We would like to thank Peter Racz for supplying these letters and our volunteer Rick for transcribing them. One of the letters is from September 25th, 1973 and we are not sure of the dates of the others.
Thanks for your letter. It is hard for us to make definite plans at present, but we will be in England by the end of August. Very probably, we will be here by August 25. Obviously, if you stay until the end of the month, we will have some time to talk.
Last time, I wrote you about a paradox. How do you know you are not confused, or less confused? Who is it who knows? Is there an entity who is confused and either knows or does not know how confused he is? Or is this apparent entity actually illusory, so that the belief in such an entity is the very essence and source of the confusion? How can an illusory entity observe itself? If there is no such entity, how can observation take place?
These questions have no ready answers. Rather, they call for inquiry and exploration, with passion, rather than from a motive of the illusory entity called the self.
Best wishes from me and from Sarah.
Thank you very much for you recent letter. The questions you raise there are indeed very difficult to discuss, especially in correspondence. However, I expect to be in England in early September, or late in August, and if you come, we might have some discussions.

+-------+

### Task A
In the letters, by what date does the writer say they will very probably be in England?
### Task B
Continue the letters supplied by Peter Racz, picking up after their last sentence.

### The data
+-------+

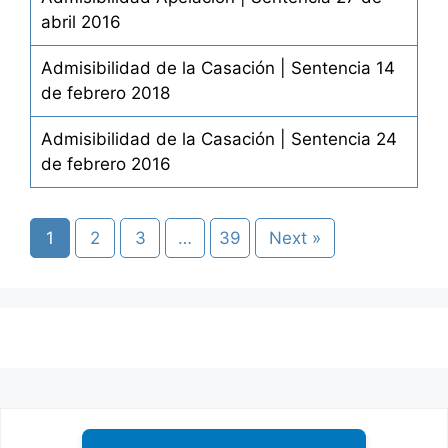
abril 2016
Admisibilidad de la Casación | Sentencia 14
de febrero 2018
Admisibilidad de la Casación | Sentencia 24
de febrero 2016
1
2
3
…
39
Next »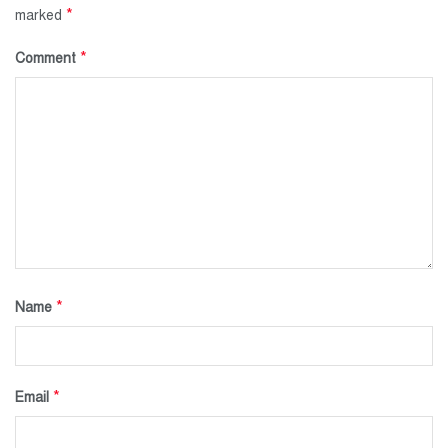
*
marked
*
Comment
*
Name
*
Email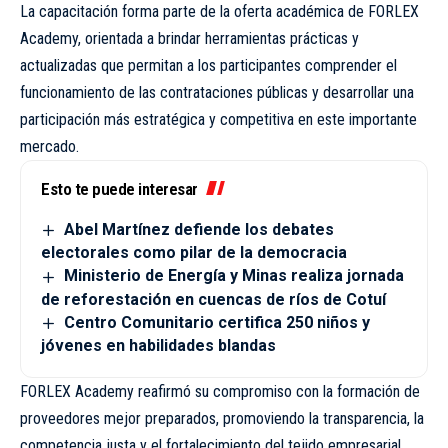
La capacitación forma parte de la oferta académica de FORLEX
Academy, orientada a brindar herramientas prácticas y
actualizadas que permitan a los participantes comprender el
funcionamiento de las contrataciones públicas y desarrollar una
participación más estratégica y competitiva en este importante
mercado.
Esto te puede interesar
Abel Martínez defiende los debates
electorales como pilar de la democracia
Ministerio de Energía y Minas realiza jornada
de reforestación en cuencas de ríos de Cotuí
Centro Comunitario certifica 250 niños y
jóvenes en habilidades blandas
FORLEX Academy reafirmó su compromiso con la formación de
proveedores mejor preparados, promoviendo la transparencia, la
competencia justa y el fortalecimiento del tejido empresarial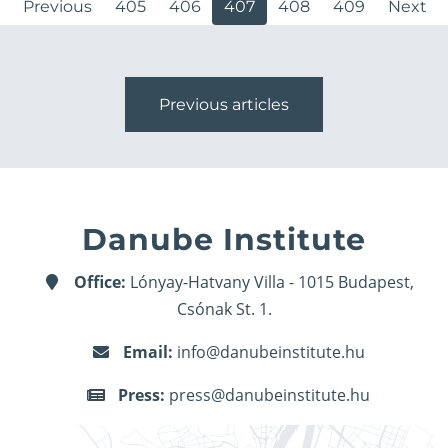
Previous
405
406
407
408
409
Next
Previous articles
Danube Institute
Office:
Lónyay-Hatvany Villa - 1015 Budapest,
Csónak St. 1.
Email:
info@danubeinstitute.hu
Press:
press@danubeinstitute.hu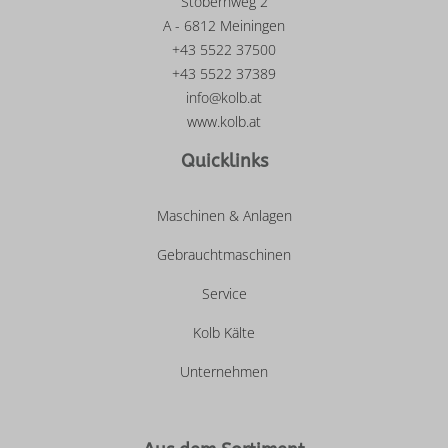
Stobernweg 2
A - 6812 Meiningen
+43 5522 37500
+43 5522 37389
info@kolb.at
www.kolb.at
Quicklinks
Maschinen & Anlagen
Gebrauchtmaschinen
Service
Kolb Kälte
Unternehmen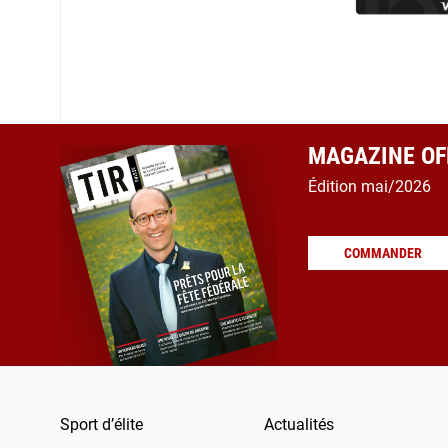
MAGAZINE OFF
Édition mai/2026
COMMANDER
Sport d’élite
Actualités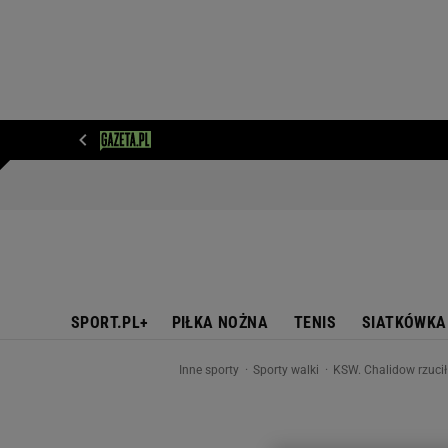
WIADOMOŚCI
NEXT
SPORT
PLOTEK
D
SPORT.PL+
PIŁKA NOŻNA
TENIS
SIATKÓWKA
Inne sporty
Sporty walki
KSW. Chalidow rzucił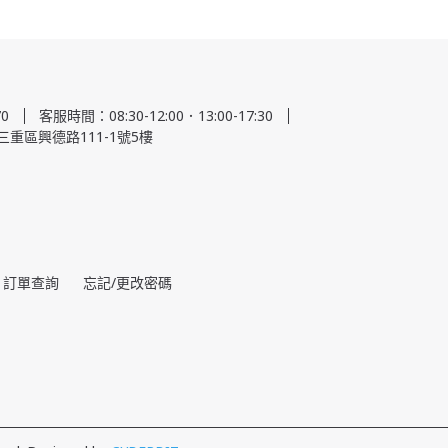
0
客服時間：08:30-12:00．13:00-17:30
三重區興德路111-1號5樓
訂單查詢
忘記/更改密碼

+-------+

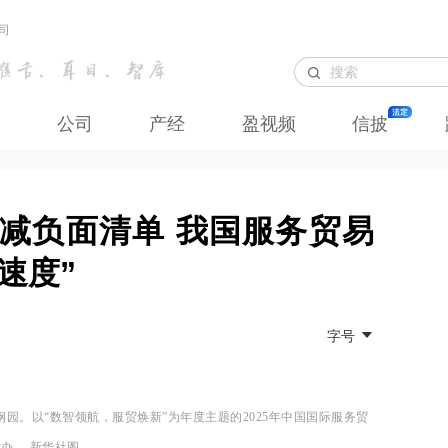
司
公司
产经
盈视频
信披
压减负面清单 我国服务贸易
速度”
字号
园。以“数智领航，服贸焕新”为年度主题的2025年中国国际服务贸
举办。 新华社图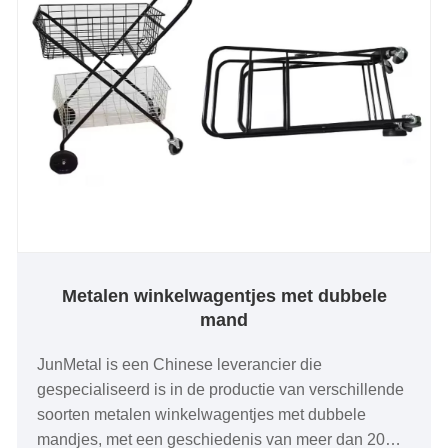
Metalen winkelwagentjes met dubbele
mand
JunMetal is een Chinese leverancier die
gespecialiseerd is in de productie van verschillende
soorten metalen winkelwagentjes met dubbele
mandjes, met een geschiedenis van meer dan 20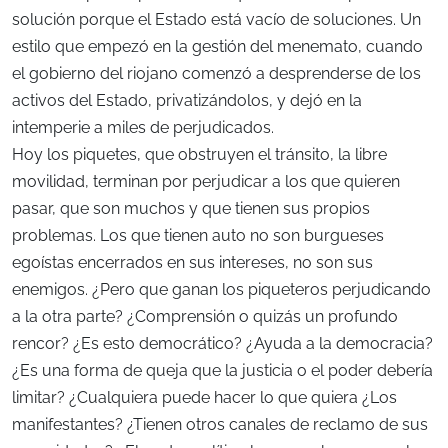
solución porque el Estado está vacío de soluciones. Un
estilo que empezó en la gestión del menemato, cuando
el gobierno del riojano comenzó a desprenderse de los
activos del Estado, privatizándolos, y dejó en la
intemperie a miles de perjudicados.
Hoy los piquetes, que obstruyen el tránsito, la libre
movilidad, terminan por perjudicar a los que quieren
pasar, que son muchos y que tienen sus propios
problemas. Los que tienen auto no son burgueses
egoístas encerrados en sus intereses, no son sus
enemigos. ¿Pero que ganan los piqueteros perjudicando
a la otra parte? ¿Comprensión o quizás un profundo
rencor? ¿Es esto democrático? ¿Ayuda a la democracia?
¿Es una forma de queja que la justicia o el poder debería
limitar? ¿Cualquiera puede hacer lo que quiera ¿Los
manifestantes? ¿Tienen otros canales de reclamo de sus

+-------+

### Task answer A
By August 25.

### Task answer B
I notice one important thing in your letters, — the frequent use of the word “all” (E.g. “all making is the I in movement”) One has to be very careful about using this word. Have you actually perceived [...] what is meant by the word “all”? Or is the use of this word mainly a habit? If so, then many of your conclusions about the impossibility of moving from the “I” may not be altogether true. If they are not true, then your statements may themselves be part of the trap. If you question what is happening when you listen to Krishnamurti, this implies also the need to question your own conclusions about “allness”, — the absolute impossibility of observing anything honestly and sincerely.
About the use of marijuana, in my view, the main question is, “Why do I feel the need to use it?” If it is because my problems are too painful so that without the drug, I suppress awareness of them, then something is wrong. For what is really needed is a mind that is honest with itself — i.e., free of self deception. If my mind cannot look at itself unless the pain is decreased by a drug, then my mind is already trapped in dishonesty and self deception. For my mind says, “I will never at what is true, if I do this is very painful. Rather I will accept what is false as true and project comfortable or pleasant illusions, unless my nerves are desensitised by a drug.” No matter what I see under the influence [...] essence of my illness is that. I cannot look at what is true when this is painful. The care is to be aware of pain and my unending attempt to escape it — to invite pain and fear, so that the mind can examine these impartially.
It is of no use to get rid of the pain by means of a drug, because what is wrong with me is just that I suppress the truth in order to escape the pain. When I cease to do this, I won’t need a drug, or any other aid to clear perception.
With kind regards from Sarah and from me.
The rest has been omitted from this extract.